Ему сказали — ей осталось меньше суток, он сидел у ее постели, держа ее руку и руку Зафара, а Зафар держал ее другую руку. Рядом были Тим, его жена Элисон и лучшие подруги Клариссы — Розанна и Эврил. В какой-то момент ее сон перешел во что-то худшее, и тогда Зафар отвел его в сторону и спросил: «Ты сказал, в конце все происходит очень быстро, — это оно самое? Из лица как будто вся жизнь ушла». Он подумал — да, может быть, и подошел к ней попрощаться. Наклонился и три раза поцеловал ее в висок — и вдруг она села и открыла глаза. Ничего себе поцелуй, подумалось ему, а она повернулась к нему, посмотрела в упор и спросила — в ее взгляде читался ужас: «Я не умираю, нет?» — «Нет, — солгал он, — ты просто отдыхаешь», — и все последующие годы он спрашивал себя, имел ли он право на эту ложь. Он надеялся, что, если он сам задаст такой вопрос на смертном одре, ему ответят правду, но он видел, в каком она ужасе, и не в состоянии был сказать все как есть. После этого ей как будто стало получше, и он допустил еще одну ужасную ошибку. Поехал с Зафаром домой немного отдохнуть. Но пока они спали, она опять впала в забытье, и никакие орфические силы любви уже не могли здесь помочь. На этот раз она не очнулась. В 12.50 ночи позвонил телефон, он услышал голос Тима и понял, какую совершил глупость. Зафар, высокий, крупный молодой человек, всю дорогу, пока полицейские со скоростью ветра мчали их в Хаммерсмитскую больницу, проплакал у него в объятиях.

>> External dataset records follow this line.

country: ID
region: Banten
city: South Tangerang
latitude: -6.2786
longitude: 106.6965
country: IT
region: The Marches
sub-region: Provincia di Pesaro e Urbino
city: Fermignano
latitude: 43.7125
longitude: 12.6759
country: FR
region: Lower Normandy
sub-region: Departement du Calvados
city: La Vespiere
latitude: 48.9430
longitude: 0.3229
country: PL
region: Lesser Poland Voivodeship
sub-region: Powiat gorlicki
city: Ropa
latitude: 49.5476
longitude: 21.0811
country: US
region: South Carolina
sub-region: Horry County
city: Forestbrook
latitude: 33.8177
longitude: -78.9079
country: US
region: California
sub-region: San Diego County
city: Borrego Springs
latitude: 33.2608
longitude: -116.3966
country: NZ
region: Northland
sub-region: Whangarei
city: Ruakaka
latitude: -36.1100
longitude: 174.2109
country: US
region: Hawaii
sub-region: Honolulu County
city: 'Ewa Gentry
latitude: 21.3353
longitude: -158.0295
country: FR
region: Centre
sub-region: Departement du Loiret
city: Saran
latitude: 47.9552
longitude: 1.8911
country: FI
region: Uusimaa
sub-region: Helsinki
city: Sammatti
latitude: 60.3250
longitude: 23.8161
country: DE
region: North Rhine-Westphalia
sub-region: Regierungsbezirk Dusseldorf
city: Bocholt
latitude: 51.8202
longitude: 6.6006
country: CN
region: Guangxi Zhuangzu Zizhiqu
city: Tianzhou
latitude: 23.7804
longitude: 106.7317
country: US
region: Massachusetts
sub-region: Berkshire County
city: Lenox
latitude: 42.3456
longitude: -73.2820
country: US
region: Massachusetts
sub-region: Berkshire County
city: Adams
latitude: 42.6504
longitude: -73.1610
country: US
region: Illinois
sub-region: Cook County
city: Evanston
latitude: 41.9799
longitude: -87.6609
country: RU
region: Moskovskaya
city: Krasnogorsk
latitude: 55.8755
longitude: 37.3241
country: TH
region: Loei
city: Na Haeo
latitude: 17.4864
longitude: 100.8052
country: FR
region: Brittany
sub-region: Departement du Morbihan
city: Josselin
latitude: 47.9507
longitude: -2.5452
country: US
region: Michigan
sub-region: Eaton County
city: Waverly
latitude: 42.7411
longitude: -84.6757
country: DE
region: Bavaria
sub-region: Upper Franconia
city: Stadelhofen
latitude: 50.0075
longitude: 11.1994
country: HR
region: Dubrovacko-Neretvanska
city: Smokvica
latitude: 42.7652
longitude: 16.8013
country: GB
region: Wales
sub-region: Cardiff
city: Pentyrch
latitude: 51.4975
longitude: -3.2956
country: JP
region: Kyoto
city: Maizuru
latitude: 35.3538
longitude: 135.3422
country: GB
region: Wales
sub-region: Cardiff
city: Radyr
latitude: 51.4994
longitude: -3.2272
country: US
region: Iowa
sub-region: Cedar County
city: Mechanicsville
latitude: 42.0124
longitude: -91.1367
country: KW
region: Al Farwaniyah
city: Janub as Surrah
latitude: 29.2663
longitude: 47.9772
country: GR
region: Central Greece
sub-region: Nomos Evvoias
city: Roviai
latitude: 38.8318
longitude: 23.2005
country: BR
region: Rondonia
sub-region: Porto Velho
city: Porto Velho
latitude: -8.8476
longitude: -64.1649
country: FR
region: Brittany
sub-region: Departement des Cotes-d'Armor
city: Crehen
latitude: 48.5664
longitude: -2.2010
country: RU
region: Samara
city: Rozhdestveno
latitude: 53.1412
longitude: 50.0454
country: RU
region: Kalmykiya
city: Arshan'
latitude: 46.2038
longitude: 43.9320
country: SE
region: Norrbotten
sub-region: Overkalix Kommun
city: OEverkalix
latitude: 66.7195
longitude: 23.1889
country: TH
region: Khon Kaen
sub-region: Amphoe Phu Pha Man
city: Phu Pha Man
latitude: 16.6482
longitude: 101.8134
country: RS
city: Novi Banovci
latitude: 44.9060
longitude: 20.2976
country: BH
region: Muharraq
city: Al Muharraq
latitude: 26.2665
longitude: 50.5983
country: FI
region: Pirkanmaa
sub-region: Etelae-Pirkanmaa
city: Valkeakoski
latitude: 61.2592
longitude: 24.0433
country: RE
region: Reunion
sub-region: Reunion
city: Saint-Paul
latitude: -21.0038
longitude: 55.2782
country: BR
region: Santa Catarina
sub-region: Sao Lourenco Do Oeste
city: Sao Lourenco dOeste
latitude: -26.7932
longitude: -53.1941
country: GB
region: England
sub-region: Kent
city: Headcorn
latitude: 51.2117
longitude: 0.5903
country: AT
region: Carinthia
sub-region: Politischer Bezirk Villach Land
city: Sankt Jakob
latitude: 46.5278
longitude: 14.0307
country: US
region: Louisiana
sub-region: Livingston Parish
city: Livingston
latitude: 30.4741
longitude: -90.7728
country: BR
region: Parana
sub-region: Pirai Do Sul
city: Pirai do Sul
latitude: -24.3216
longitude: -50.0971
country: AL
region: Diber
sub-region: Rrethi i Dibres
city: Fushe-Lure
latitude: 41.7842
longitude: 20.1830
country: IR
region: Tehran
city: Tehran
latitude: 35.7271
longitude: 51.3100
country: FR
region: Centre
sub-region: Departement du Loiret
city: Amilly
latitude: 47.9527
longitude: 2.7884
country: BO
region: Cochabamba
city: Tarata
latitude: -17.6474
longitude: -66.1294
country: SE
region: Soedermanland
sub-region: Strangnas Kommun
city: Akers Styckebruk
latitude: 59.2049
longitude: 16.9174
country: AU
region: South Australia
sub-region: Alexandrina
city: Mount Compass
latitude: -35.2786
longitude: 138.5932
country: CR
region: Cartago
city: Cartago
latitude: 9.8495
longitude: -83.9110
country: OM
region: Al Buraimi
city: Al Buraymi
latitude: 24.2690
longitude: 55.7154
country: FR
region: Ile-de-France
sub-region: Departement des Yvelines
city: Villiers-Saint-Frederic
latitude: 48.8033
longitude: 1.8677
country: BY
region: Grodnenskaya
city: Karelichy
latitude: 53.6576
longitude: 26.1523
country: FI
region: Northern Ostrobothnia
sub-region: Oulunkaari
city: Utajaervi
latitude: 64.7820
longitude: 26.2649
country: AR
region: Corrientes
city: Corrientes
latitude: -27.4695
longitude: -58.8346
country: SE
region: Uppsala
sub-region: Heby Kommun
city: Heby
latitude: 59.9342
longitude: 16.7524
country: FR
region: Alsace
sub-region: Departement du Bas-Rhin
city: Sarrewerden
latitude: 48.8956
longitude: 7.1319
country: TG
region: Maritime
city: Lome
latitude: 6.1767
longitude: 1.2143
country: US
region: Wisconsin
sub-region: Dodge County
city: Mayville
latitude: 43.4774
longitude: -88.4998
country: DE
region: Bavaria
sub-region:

Кларисса умерла. Она умерла. Тим и Розанна были с ней до конца. Ее покрытое простыней тело лежало в палате. Рот был слегка приоткрыт, словно она пыталась что-то сказать. Она была прохладна на ощупь, но еще не совсем остыла. Зафар не мог с ней оставаться. «Это не мама», — сказал он и вышел, не стал смотреть, не стал встречаться с мертвой. А он, наоборот, очень долго не мог уйти. Просидел около нее и проговорил с ней всю ночь. Говорил об их долгой любви, о своей благодарности за сына. Снова сказал ей спасибо за то, что была Зафару матерью в эти трудные времена. Годы, минувшие после их расставания, точно растаяли, и в ту самую ночь, когда его прежнее «я», его былая любовь были утрачены навсегда, его чувствам открылся в прошлое полный доступ. Охваченный горем, он не мог справиться с рыданиями и винил себя за многое.
Его беспокоило, что Зафар может замкнуться в своем горе, как могла бы замкнуться Кларисса, но нет — сын говорил целыми днями, вспоминал все, что они делали вместе, — велосипедные поездки, прогулки на яхтах, время, проведенное в Мексике. Он проявил замечательную зрелость и мужество. «Я очень горжусь моим мальчиком, — писал в дневнике его отец, — и окружу его любовью».